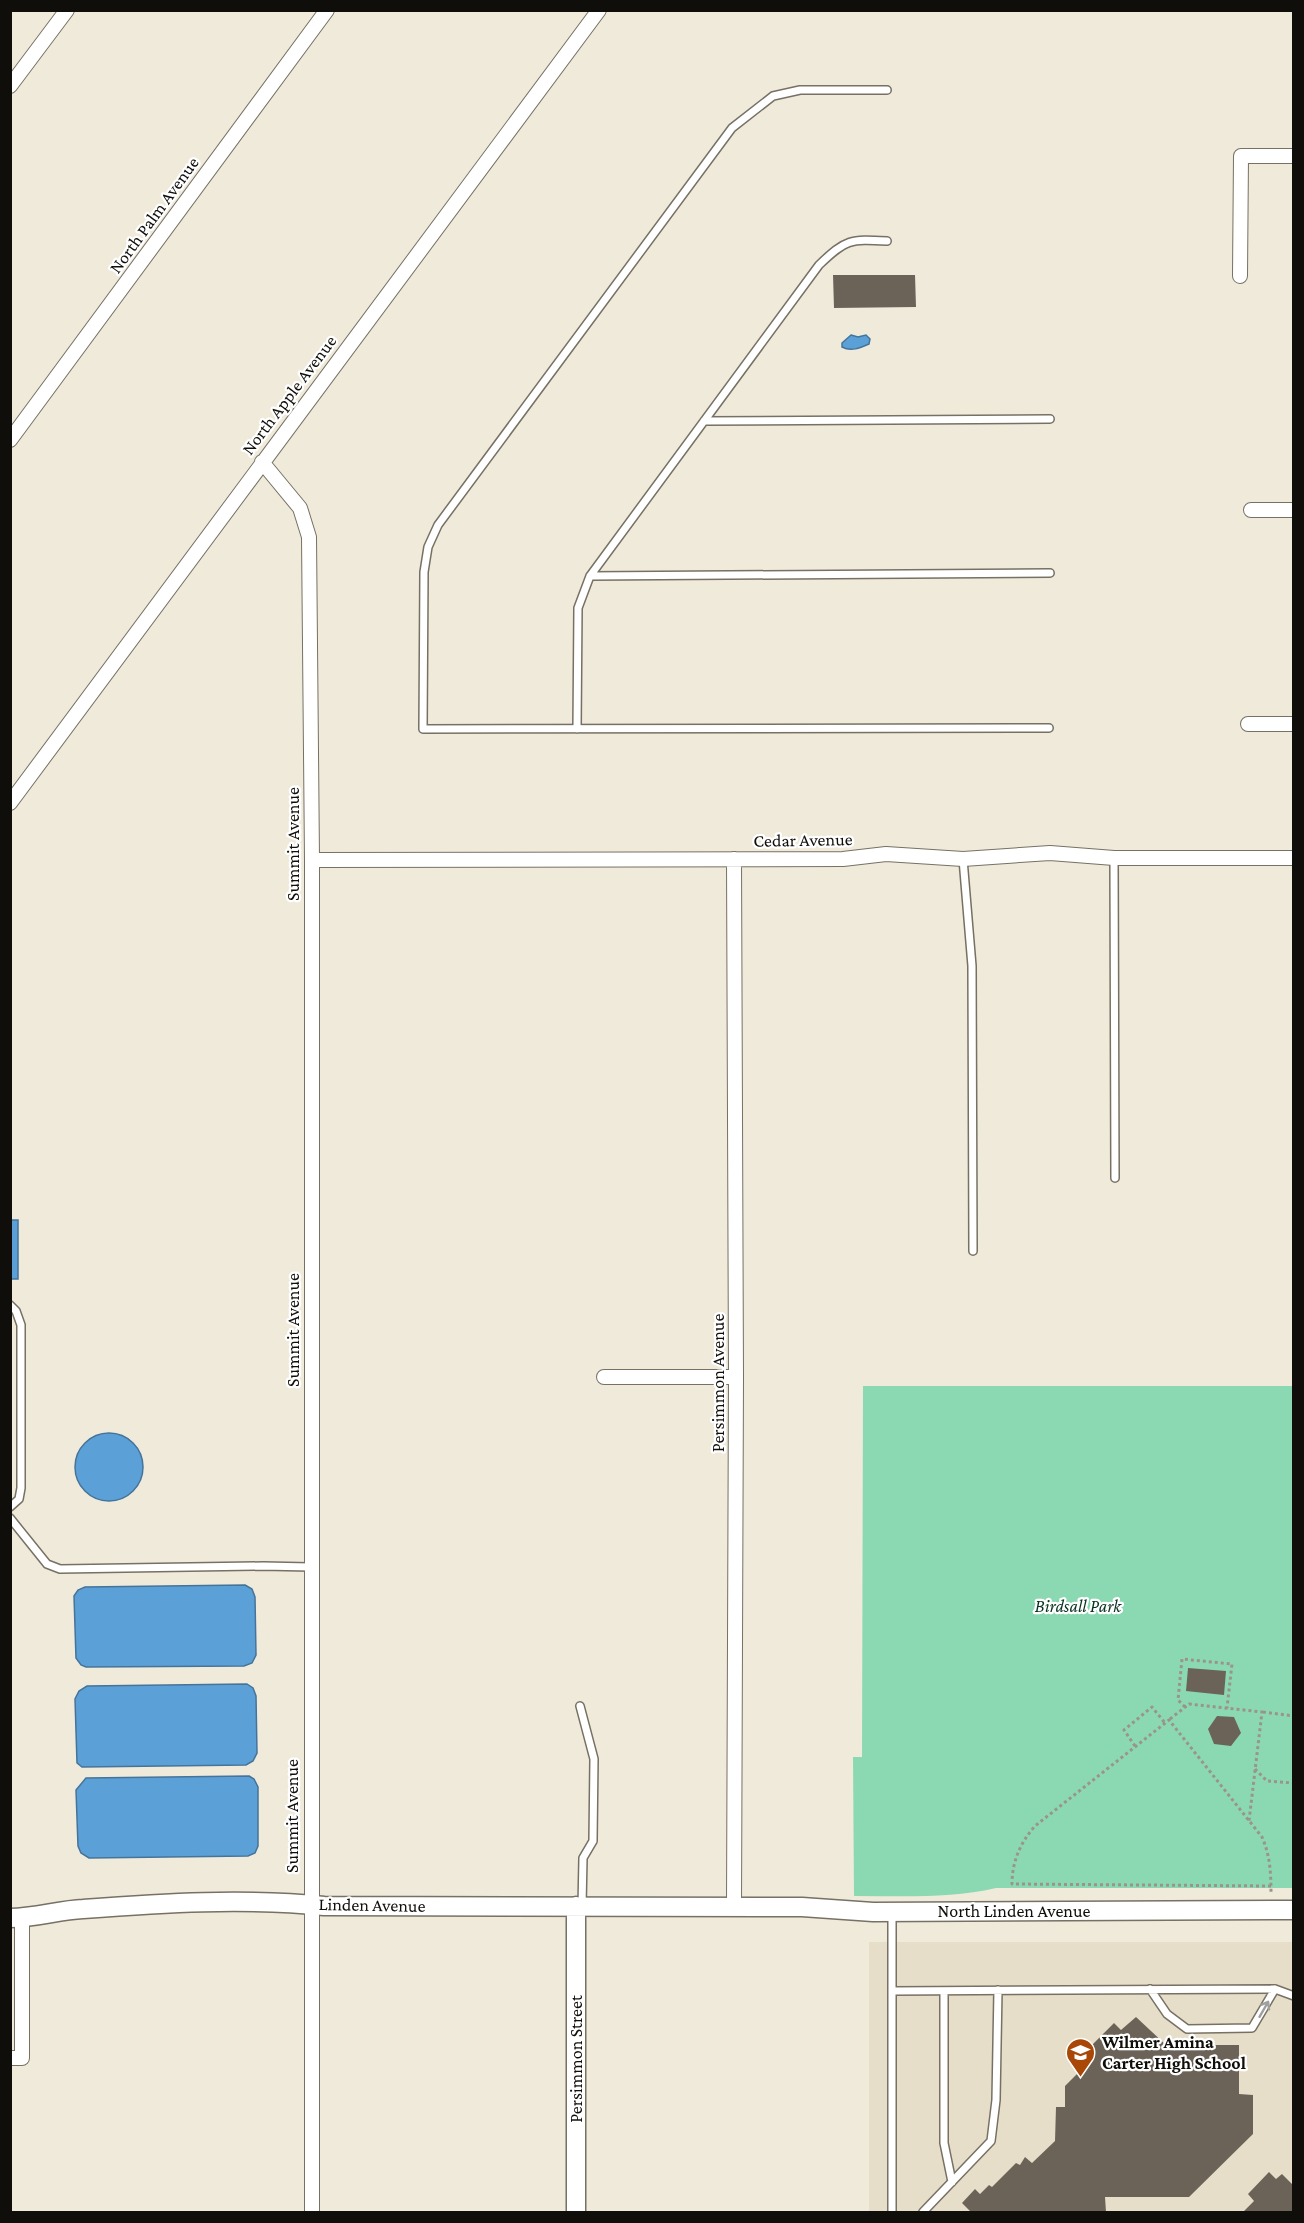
<svg xmlns="http://www.w3.org/2000/svg" width="1304" height="2223" viewBox="0 0 1304 2223" font-family="'Crimson Pro',serif">
	<rect width="100%" height="100%" fill="#f0eadb"/>
	<path fill="#e7dec9" d="M 869,1942 L 1293,1942 L 1293,2212 L 869,2212 Z"/>
	<path fill="#8bd9b2" d="M 863,1386 L 1293,1386 L 1293,1888 L 996,1888 C 949,1899 901,1896 854,1896 L 853,1757 L 862,1757 Z"/>
	<path fill="#5ca0d8" stroke="#45749a" stroke-width="1.5" d="M 851,335 L 858,337 L 866,335 L 870,339 L 869,344 C 860,348 851,352 842,347 L 842,343 Z
		M 10,1220 L 18,1220 L 18,1279 L 11,1279 Z
		M75 1467a34 34 0 1 1 68 0a34 34 0 1 1-68 0Z
		M 245,1585 L 252,1589 L 255,1597 L 256,1655 L 252,1663 L 244,1666 L 86,1667 L 81,1665 L 76,1658 L 74,1596 L 78,1590 L 85,1587 Z
		M 247,1684 L 253,1688 L 256,1696 L 257,1753 L 253,1761 L 246,1765 L 82,1767 L 77,1763 L 75,1699 L 79,1691 L 87,1686 Z
		M 249,1776 L 254,1779 L 258,1787 L 258,1846 L 255,1853 L 248,1856 L 89,1858 L 81,1853 L 78,1846 L 76,1790 L 86,1778 Z"/>
	<path fill="#6c6358" d="M 833,275 L 915,275 L 916,307 L 834,308 Z
		M 1188,1668 L 1226,1671 L 1224,1695 L 1186,1691 Z
		M 1217,1716 L 1234,1717 L 1241,1733 L 1231,1746 L 1214,1744 L 1208,1729 Z
		M 1136,2017 L 1166,2045 L 1239,2045 L 1239,2094 L 1253,2095 L 1253,2134 L 1189,2197 L 1105,2197 L 1106,2212 L 971,2212 L 962,2203 L 975,2189 L 980,2194 L 989,2185 L 992,2187 L 1016,2163 L 1020,2165 L 1025,2157 L 1032,2163 L 1055,2141 L 1056,2107 L 1065,2107 L 1065,2086 L 1086,2065 L 1079,2058 L 1114,2023 L 1121,2030 Z
		M 1269,2172 L 1276,2179 L 1282,2174 L 1293,2185 L 1293,2212 L 1243,2212 L 1254,2201 L 1248,2194 Z"/>
	<g fill="none" stroke-linecap="round" stroke-linejoin="round">
		<defs>
			<path id="service" d="M 887,90 L 800,90 L 773,96 L 732,128 L 438,525 L 428,547 L 424,572 L 423,729 L 1049,728
				M 704,421 L 1050,419
				M 590,576 L 1050,573
				M 577,729 L 578,608 L 590,576 L 819,265 C 846,239 850,239 887,241
				M 1114,858 L 1115,1178
				M 963,859 L 972,966 L 973,1251
				M 10,1305 L 16,1311 L 21,1325 L 21,1488 L 19,1499 L 10,1507
				M 10,1518 L 47,1564 L 60,1569 L 263,1566 L 310,1567
				M 580,1706 L 594,1759 L 593,1841 L 583,1858 L 582,1906
				M 892,1914 L 892,1991 L 1275,1989 L 1294,1996
				M 1150,1989 L 1167,2014 L 1187,2029 L 1252,2028 L 1275,1989
				M 892,1991 L 892,2212
				M 944,1991 L 944,2143 L 952,2182
				M 923,2212 L 991,2141 L 996,2100 L 998,1990"/>
			<path id="minor" d="M 10,86 L 67,10
				M 1240,276 L 1241,156 L 1294,156
				M 10,440 L 327,10
				M 262,462 L 300,508 L 309,537 L 312,860 L 312,2212
				M 1251,510 L 1294,510
				M 1248,724 L 1294,724
				M 10,803 L 599,10
				M 734,859 L 736,1377 L 734,1906
				M 312,860 L 843,859 L 886,854 L 963,859 L 1050,853 L 1114,858 L 1294,858
				M 604,1377 L 736,1377
				M 10,2058 L 22,2058 L 22,1918"/>
			<path id="tertiary" d="M 10,1918 C 35,1918 59,1910 83,1909 C 163,1903 244,1898 324,1906 L 802,1907 L 873,1912 L 1294,1910
				M 576,2212 L 576,1906"/>
		</defs>
		<use href="#service" stroke="#767164" stroke-width="10"/>
		<use href="#minor" stroke="#767164" stroke-width="16"/>
		<use href="#tertiary" stroke="#767164" stroke-width="21"/>
		<path stroke="#9a958b" stroke-width="3" stroke-dasharray="3 3" stroke-linecap="butt" d="M 1185,1707 L 1178,1700 L 1182,1659 L 1232,1664 L 1227,1708
			M 1263,1712 L 1294,1716
			M 1170,1719 L 1189,1704 L 1262,1712 L 1249,1821
			M 1135,1746 L 1124,1730 L 1152,1707 L 1165,1723
			M 1255,1769 L 1267,1781 L 1294,1783
			M 1271,1886 L 1012,1884 C 1012,1862 1020,1843 1035,1826 L 1169,1720 L 1262,1837 C 1270,1855 1271,1873 1271,1893"/>
		<use href="#service" stroke="#fff" stroke-width="7"/>
		<use href="#minor" stroke="#fff" stroke-width="14"/>
		<use href="#tertiary" stroke="#fff" stroke-width="18"/>
	</g>
	<defs><path id="oneway-shaft" d="M-6 0H5M1.5-3L5.5 0L1.5 3" fill="none" stroke-width="1.6" stroke-linecap="round" stroke-linejoin="round" transform="scale(1.5)"/></defs>
	<use stroke="#9f9f9d" href="#oneway-shaft" transform="translate(1264 2009) rotate(-60)"/>
	<defs>
		<symbol id="school-pin" viewBox="-11 -11 22 30"><path d="M0 17L-7.5 6A9.5 9.5 0 1 1 7.5 6Z" fill="#a94707" stroke="#fff"/><path d="M0-5L7-2L0 1L-7-2ZM-4 1L0 2.5L4 1V4Q0 6-4 4Z" fill="#fff"/></symbol>
	</defs>
	<g fill-rule="evenodd">
		<use href="#school-pin" x="1064" y="2036" width="33" height="45"/>
	</g>
	<g text-anchor="middle" stroke-width="4.5" stroke-linejoin="round" paint-order="stroke">
		<g font-size="18" fill="#100e0a" stroke="#fff">
			<text transform="translate(154 215) rotate(-54)" y="6">North Palm Avenue</text>
			<text transform="translate(289 395) rotate(-53)" y="6">North Apple Avenue</text>
			<text transform="translate(803 840) rotate(-1)" y="6">Cedar Avenue</text>
			<text transform="translate(293 844) rotate(-90)" y="6">Summit Avenue</text>
			<text transform="translate(293 1330) rotate(-90)" y="6">Summit Avenue</text>
			<text transform="translate(718 1383) rotate(-90)" y="6">Persimmon Avenue</text>
			<text transform="translate(292 1816) rotate(-90)" y="6">Summit Avenue</text>
			<text transform="translate(372 1905) rotate(1)" y="6">Linden Avenue</text>
			<text x="1014" y="1917">North Linden Avenue</text>
			<text transform="translate(576 2059) rotate(-90)" y="6">Persimmon Street</text>
		</g>
		<g font-size="18" font-style="italic" fill="#083120" stroke="#fff">
			<text x="1078" y="1612">Birdsall Park</text>
		</g>
		<g font-size="18" font-weight="bold" fill="#100e0a" stroke="#fff" text-anchor="start">
			<text x="1102" y="2048">Wilmer Amina<tspan x="1102" dy="21">Carter High School</tspan></text>
		</g>
	</g>
	<rect width="1304" height="2223" fill="none" stroke="#100e0a" stroke-width="24"/>
</svg>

****************

Your task is to reproduce every record exactly while omitting the pictures.

• _Exercise solution_
<svg xmlns="http://www.w3.org/2000/svg" width="1304" height="2223" viewBox="0 0 1304 2223" font-family="'Crimson Pro',serif">
	<rect width="100%" height="100%" fill="#f0eadb"/>
	<path fill="#e7dec9" d="M 869,1942 L 1293,1942 L 1293,2212 L 869,2212 Z"/>
	<path fill="#8bd9b2" d="M 863,1386 L 1293,1386 L 1293,1888 L 996,1888 C 949,1899 901,1896 854,1896 L 853,1757 L 862,1757 Z"/>
	<path fill="#5ca0d8" stroke="#45749a" stroke-width="1.5" d="M 851,335 L 858,337 L 866,335 L 870,339 L 869,344 C 860,348 851,352 842,347 L 842,343 Z
		M 10,1220 L 18,1220 L 18,1279 L 11,1279 Z
		M75 1467a34 34 0 1 1 68 0a34 34 0 1 1-68 0Z
		M 245,1585 L 252,1589 L 255,1597 L 256,1655 L 252,1663 L 244,1666 L 86,1667 L 81,1665 L 76,1658 L 74,1596 L 78,1590 L 85,1587 Z
		M 247,1684 L 253,1688 L 256,1696 L 257,1753 L 253,1761 L 246,1765 L 82,1767 L 77,1763 L 75,1699 L 79,1691 L 87,1686 Z
		M 249,1776 L 254,1779 L 258,1787 L 258,1846 L 255,1853 L 248,1856 L 89,1858 L 81,1853 L 78,1846 L 76,1790 L 86,1778 Z"/>
	<path fill="#6c6358" d="M 833,275 L 915,275 L 916,307 L 834,308 Z
		M 1188,1668 L 1226,1671 L 1224,1695 L 1186,1691 Z
		M 1217,1716 L 1234,1717 L 1241,1733 L 1231,1746 L 1214,1744 L 1208,1729 Z
		M 1136,2017 L 1166,2045 L 1239,2045 L 1239,2094 L 1253,2095 L 1253,2134 L 1189,2197 L 1105,2197 L 1106,2212 L 971,2212 L 962,2203 L 975,2189 L 980,2194 L 989,2185 L 992,2187 L 1016,2163 L 1020,2165 L 1025,2157 L 1032,2163 L 1055,2141 L 1056,2107 L 1065,2107 L 1065,2086 L 1086,2065 L 1079,2058 L 1114,2023 L 1121,2030 Z
		M 1269,2172 L 1276,2179 L 1282,2174 L 1293,2185 L 1293,2212 L 1243,2212 L 1254,2201 L 1248,2194 Z"/>
	<g fill="none" stroke-linecap="round" stroke-linejoin="round">
		<defs>
			<path id="service" d="M 887,90 L 800,90 L 773,96 L 732,128 L 438,525 L 428,547 L 424,572 L 423,729 L 1049,728
				M 704,421 L 1050,419
				M 590,576 L 1050,573
				M 577,729 L 578,608 L 590,576 L 819,265 C 846,239 850,239 887,241
				M 1114,858 L 1115,1178
				M 963,859 L 972,966 L 973,1251
				M 10,1305 L 16,1311 L 21,1325 L 21,1488 L 19,1499 L 10,1507
				M 10,1518 L 47,1564 L 60,1569 L 263,1566 L 310,1567
				M 580,1706 L 594,1759 L 593,1841 L 583,1858 L 582,1906
				M 892,1914 L 892,1991 L 1275,1989 L 1294,1996
				M 1150,1989 L 1167,2014 L 1187,2029 L 1252,2028 L 1275,1989
				M 892,1991 L 892,2212
				M 944,1991 L 944,2143 L 952,2182
				M 923,2212 L 991,2141 L 996,2100 L 998,1990"/>
			<path id="minor" d="M 10,86 L 67,10
				M 1240,276 L 1241,156 L 1294,156
				M 10,440 L 327,10
				M 262,462 L 300,508 L 309,537 L 312,860 L 312,2212
				M 1251,510 L 1294,510
				M 1248,724 L 1294,724
				M 10,803 L 599,10
				M 734,859 L 736,1377 L 734,1906
				M 312,860 L 843,859 L 886,854 L 963,859 L 1050,853 L 1114,858 L 1294,858
				M 604,1377 L 736,1377
				M 10,2058 L 22,2058 L 22,1918"/>
			<path id="tertiary" d="M 10,1918 C 35,1918 59,1910 83,1909 C 163,1903 244,1898 324,1906 L 802,1907 L 873,1912 L 1294,1910
				M 576,2212 L 576,1906"/>
		</defs>
		<use href="#service" stroke="#767164" stroke-width="10"/>
		<use href="#minor" stroke="#767164" stroke-width="16"/>
		<use href="#tertiary" stroke="#767164" stroke-width="21"/>
		<path stroke="#9a958b" stroke-width="3" stroke-dasharray="3 3" stroke-linecap="butt" d="M 1185,1707 L 1178,1700 L 1182,1659 L 1232,1664 L 1227,1708
			M 1263,1712 L 1294,1716
			M 1170,1719 L 1189,1704 L 1262,1712 L 1249,1821
			M 1135,1746 L 1124,1730 L 1152,1707 L 1165,1723
			M 1255,1769 L 1267,1781 L 1294,1783
			M 1271,1886 L 1012,1884 C 1012,1862 1020,1843 1035,1826 L 1169,1720 L 1262,1837 C 1270,1855 1271,1873 1271,1893"/>
		<use href="#service" stroke="#fff" stroke-width="7"/>
		<use href="#minor" stroke="#fff" stroke-width="14"/>
		<use href="#tertiary" stroke="#fff" stroke-width="18"/>
	</g>
	<defs><path id="oneway-shaft" d="M-6 0H5M1.5-3L5.5 0L1.5 3" fill="none" stroke-width="1.6" stroke-linecap="round" stroke-linejoin="round" transform="scale(1.5)"/></defs>
	<use stroke="#9f9f9d" href="#oneway-shaft" transform="translate(1264 2009) rotate(-60)"/>
	<defs>
		<symbol id="school-pin" viewBox="-11 -11 22 30"><path d="M0 17L-7.5 6A9.5 9.5 0 1 1 7.5 6Z" fill="#a94707" stroke="#fff"/><path d="M0-5L7-2L0 1L-7-2ZM-4 1L0 2.5L4 1V4Q0 6-4 4Z" fill="#fff"/></symbol>
	</defs>
	<g fill-rule="evenodd">
		<use href="#school-pin" x="1064" y="2036" width="33" height="45"/>
	</g>
	<g text-anchor="middle" stroke-width="4.5" stroke-linejoin="round" paint-order="stroke">
		<g font-size="18" fill="#100e0a" stroke="#fff">
			<text transform="translate(154 215) rotate(-54)" y="6">North Palm Avenue</text>
			<text transform="translate(289 395) rotate(-53)" y="6">North Apple Avenue</text>
			<text transform="translate(803 840) rotate(-1)" y="6">Cedar Avenue</text>
			<text transform="translate(293 844) rotate(-90)" y="6">Summit Avenue</text>
			<text transform="translate(293 1330) rotate(-90)" y="6">Summit Avenue</text>
			<text transform="translate(718 1383) rotate(-90)" y="6">Persimmon Avenue</text>
			<text transform="translate(292 1816) rotate(-90)" y="6">Summit Avenue</text>
			<text transform="translate(372 1905) rotate(1)" y="6">Linden Avenue</text>
			<text x="1014" y="1917">North Linden Avenue</text>
			<text transform="translate(576 2059) rotate(-90)" y="6">Persimmon Street</text>
		</g>
		<g font-size="18" font-style="italic" fill="#083120" stroke="#fff">
			<text x="1078" y="1612">Birdsall Park</text>
		</g>
		<g font-size="18" font-weight="bold" fill="#100e0a" stroke="#fff" text-anchor="start">
			<text x="1102" y="2048">Wilmer Amina<tspan x="1102" dy="21">Carter High School</tspan></text>
		</g>
	</g>
	<rect width="1304" height="2223" fill="none" stroke="#100e0a" stroke-width="24"/>
</svg>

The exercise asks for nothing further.